In short, it looks pretty much what you'd expect the font to look like for a gargantuan bat-demon from a hellish mirror dimension. But it's those severe angles that produce the typographic heavy-metal Easter egg (a phrase you've likely never read before and will never read again).
Whenever Barbatos says "See"(or, rather "SEE"), the letterforms conspire to create the illusion of "666," the fabled Number of the Beast. No, not the Iron Maiden album and song -- well, OK, also that, but more specifically the number associated with the biblical Beast of Revelation. It doesn't get much more metal than that.
The word appears again a little later, as Barbatos taunts Superman in an apocalyptic Gotham City ("See, Clark Kent?") While it could certainly be the backdrop, or the two enormous fire-breathing, flying serpents with the face of The Joker, but the "666" illusion seems even more pronounced there.

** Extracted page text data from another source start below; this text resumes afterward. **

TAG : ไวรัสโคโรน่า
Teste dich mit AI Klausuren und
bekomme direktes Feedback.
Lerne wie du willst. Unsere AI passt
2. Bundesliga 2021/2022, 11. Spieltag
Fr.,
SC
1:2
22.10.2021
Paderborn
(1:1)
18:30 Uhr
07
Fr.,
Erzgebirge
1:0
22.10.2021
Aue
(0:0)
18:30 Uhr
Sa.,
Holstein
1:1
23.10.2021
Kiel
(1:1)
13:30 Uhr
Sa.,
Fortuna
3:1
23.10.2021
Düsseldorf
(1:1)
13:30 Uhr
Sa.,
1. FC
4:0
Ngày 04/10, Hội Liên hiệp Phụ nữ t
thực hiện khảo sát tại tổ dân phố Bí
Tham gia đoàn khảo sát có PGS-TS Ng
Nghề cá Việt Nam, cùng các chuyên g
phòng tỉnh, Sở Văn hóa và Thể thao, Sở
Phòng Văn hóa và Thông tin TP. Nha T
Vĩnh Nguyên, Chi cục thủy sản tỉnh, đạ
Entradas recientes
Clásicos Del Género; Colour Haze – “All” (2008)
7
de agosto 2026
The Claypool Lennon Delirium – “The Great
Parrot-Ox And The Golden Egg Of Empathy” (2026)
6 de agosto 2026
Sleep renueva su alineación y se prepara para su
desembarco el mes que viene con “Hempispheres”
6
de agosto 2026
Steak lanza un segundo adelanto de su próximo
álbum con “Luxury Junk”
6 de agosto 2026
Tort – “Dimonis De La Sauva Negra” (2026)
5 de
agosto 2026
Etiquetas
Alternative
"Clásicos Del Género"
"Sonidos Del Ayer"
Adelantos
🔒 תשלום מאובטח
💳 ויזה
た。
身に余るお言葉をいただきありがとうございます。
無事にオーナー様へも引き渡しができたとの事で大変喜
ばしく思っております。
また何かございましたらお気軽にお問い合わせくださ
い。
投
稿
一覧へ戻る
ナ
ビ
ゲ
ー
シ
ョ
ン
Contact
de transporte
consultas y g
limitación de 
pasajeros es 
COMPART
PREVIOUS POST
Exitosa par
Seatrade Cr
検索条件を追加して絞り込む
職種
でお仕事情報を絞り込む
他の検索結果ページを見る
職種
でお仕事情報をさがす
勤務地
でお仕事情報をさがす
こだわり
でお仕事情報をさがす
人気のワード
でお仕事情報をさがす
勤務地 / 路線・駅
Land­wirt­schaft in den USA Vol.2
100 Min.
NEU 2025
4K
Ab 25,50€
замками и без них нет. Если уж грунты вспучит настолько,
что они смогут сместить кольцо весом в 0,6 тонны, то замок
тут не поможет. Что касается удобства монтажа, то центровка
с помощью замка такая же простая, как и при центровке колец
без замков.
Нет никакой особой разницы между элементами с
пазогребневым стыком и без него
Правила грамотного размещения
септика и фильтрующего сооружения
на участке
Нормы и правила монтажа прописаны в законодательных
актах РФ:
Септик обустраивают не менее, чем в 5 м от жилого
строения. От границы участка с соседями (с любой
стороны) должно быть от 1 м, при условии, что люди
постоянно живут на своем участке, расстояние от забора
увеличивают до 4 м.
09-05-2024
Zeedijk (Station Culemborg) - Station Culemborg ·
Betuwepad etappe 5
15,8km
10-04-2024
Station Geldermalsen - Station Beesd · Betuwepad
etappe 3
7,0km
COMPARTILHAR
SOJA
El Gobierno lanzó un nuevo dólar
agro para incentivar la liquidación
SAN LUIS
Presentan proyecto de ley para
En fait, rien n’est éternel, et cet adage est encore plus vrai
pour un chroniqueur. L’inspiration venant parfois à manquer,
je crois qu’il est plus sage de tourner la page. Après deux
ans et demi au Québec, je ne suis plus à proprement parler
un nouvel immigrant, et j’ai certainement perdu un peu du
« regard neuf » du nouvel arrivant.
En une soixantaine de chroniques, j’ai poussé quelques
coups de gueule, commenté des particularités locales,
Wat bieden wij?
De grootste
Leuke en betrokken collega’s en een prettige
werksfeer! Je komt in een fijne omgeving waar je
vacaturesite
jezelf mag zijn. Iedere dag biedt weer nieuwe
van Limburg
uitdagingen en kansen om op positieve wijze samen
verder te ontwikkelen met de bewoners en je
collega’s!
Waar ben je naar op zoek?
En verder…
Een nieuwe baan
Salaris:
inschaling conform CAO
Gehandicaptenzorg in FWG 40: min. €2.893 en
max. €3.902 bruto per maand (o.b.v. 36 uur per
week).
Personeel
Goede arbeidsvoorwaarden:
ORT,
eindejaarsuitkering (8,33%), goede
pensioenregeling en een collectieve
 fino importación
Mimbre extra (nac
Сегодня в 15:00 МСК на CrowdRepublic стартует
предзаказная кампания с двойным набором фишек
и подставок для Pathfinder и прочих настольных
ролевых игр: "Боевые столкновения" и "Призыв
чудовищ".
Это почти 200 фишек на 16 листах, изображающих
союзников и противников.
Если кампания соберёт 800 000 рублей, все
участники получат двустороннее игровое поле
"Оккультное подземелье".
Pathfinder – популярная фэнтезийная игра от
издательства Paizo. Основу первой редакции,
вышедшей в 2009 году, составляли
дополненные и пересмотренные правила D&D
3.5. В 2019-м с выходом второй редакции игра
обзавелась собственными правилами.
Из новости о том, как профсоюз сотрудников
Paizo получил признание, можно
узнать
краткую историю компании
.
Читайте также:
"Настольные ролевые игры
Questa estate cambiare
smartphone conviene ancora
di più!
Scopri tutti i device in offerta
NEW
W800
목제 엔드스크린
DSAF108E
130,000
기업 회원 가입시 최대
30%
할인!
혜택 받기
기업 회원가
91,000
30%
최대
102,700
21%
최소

It could certainly be a happy accident, but we prefer to believe it's a comic-book version of backmasking orchestrated by Wands, part of a larger sinister conspiracy that also includes writer Scott Snyder and artist Greg Capullo. It makes any plot hatched by the Court of Owls pale by comparison.
Whoever is responsible, we salute you.
Dark Nights: Metal #3, by Scott Snyder, Greg Capullo, Jonathan Glapion, FCO Plascencia and Steve Wands, is on sale now from DC Comics.